Dona de uma barraca de rua que vende de tudo, incluindo meias, tesouras, cintos, guarda-chuvas, Joismar Martin, 21, é um exemplo do espírito empreendedor de muitos venezuelanos que vivem em Boa Vista. Ela migrou para o Brasil quando era adolescente, ao lado da mãe —já falecida— e o padrasto, e pretende voltar ao país natal depois de concluir um curso de odontologia. Comprou uma casa de três quartos em Caracas e planeja abrir um negócio lá.
“Estou rezando para que Deus coloque a pessoa certa no comando para mudar as coisas. Isso vai acontecer? Não sei. Há tanta corrupção com este governo”, diz ela.
Do total de 7,7 milhões de venezuelanos que moram no exterior, mais de 500 mil estão no Brasil. Um programa administrado conjuntamente pelo governo, as Forças Armadas, organizações de caridade e a ONU oferece abrigos, atendimento médico e ajuda para que os recém-chegados encontrem trabalho e se reassentem em outras partes do país.
“É um verdadeiro ecossistema de proteção social, além de inclusão e integração econômica”, diz o tenente-coronel Magno Lopes em um centro de acolhimento em Boa Vista. Segundo ele, embora o fluxo diário de pessoas que cruzam a fronteira tenha diminuído, elas ainda são cerca de 350.
Além disso, a vida continua difícil para muitos, e é possível se deparar com diversos venezuelanos sem-teto no centro de Boa Vista.
Mendigando por trocados, Mary Algarés, 43, diz que não consegue trabalhar devido a uma lesão ocasionada por um ferimento de bala —ela afirma ter sido atingida ao protestar contra o regime na Venezuela, há dois anos.
Enfermeira de formação, ela vive em uma quitinete com as duas filhas e os três netos. Mas elogia a recepção que teve no Brasil. “Há assistência médica e previdência social, e eu solicitei uma pensão por invalidez.”
O influxo de migrantes marca Boa Vista, e sua presença pode ser observada no espanhol falado nos supermercados e em um cortejo de rua ao som de calipso, gênero musical muito popular na Venezuela, realizado em março. “A cultura e a musicalidade mudaram”, diz Julhy Van Den Berg, do Refúgio 343, uma ONG que oferece aulas de português brasileiro e conecta empresas a migrantes em busca de emprego.
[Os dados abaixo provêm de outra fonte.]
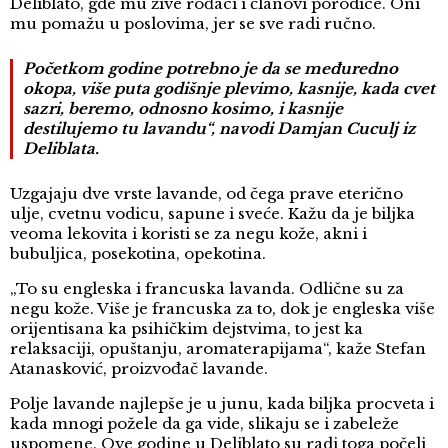
Deliblato, gde mu žive rođaci i članovi porodice. Oni
mu pomažu u poslovima, jer se sve radi ručno.
Početkom godine potrebno je da se međuredno
okopa, više puta godišnje plevimo, kasnije, kada cvet
sazri, beremo, odnosno kosimo, i kasnije
destilujemo tu lavandu“, navodi Damjan Cuculj iz
Deliblata.
Uzgajaju dve vrste lavande, od čega prave eterično
ulje, cvetnu vodicu, sapune i sveće. Kažu da je biljka
veoma lekovita i koristi se za negu kože, akni i
bubuljica, posekotina, opekotina.
„To su engleska i francuska lavanda. Odlične su za
negu kože. Više je francuska za to, dok je engleska više
orijentisana ka psihičkim dejstvima, to jest ka
relaksaciji, opuštanju, aromaterapijama“, kaže Stefan
Atanasković, proizvođač lavande.
Polje lavande najlepše je u junu, kada biljka procveta i
kada mnogi požele da ga vide, slikaju se i zabeleže
uspomene. Ove godine u Deliblato su radi toga počeli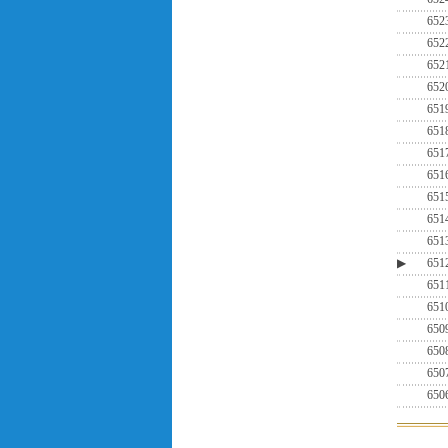
652
652
652
652
651
651
651
651
651
651
651
▶
651
651
651
650
650
650
650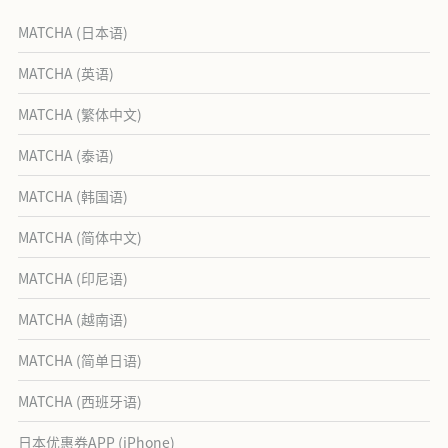
MATCHA (日本语)
MATCHA (英语)
MATCHA (繁体中文)
MATCHA (泰语)
MATCHA (韩国语)
MATCHA (简体中文)
MATCHA (印尼语)
MATCHA (越南语)
MATCHA (简单日语)
MATCHA (西班牙语)
日本优惠券APP (iPhone)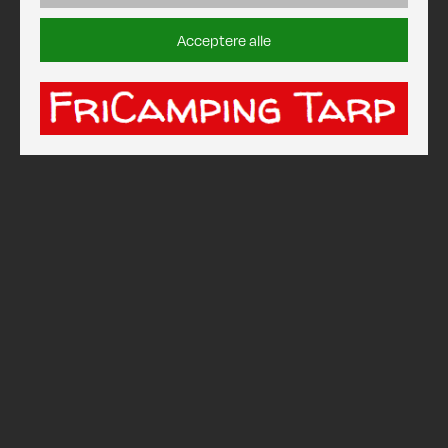
Acceptere alle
Em privado, contudo, não é incomum ouvir reclamações sobre episódios pontuais de xenofobia, e alguns moradores locais reclamam sobre o impacto da migração no mercado de trabalho e no custo de vida. “A mão de obra venezuelana é muito mais barata”, diz um motorista de táxi que não quis se identificar. “Será melhor para todos se tirarem Maduro do poder.”
No Sabor Venezolano, Maria Patricia reflete uma visão comum entre os expatriados, de que o ditador manipulou as instituições e não aceitaria uma possível derrota.
Ela mantém, no entanto, alguma esperança. Ela menciona o fato de que o presidente do Brasil, o esquerdista Luiz Inácio Lula da Silva (PT) —aliado de longa data de Maduro— criticou o veto do regime a uma candidatura da oposição. “Embora tenha sido pouco, foi importante. Se Brasil e Colômbia [também liderada por um esquerdista, Gustavo Petro] pressionarem, pode haver resultado.”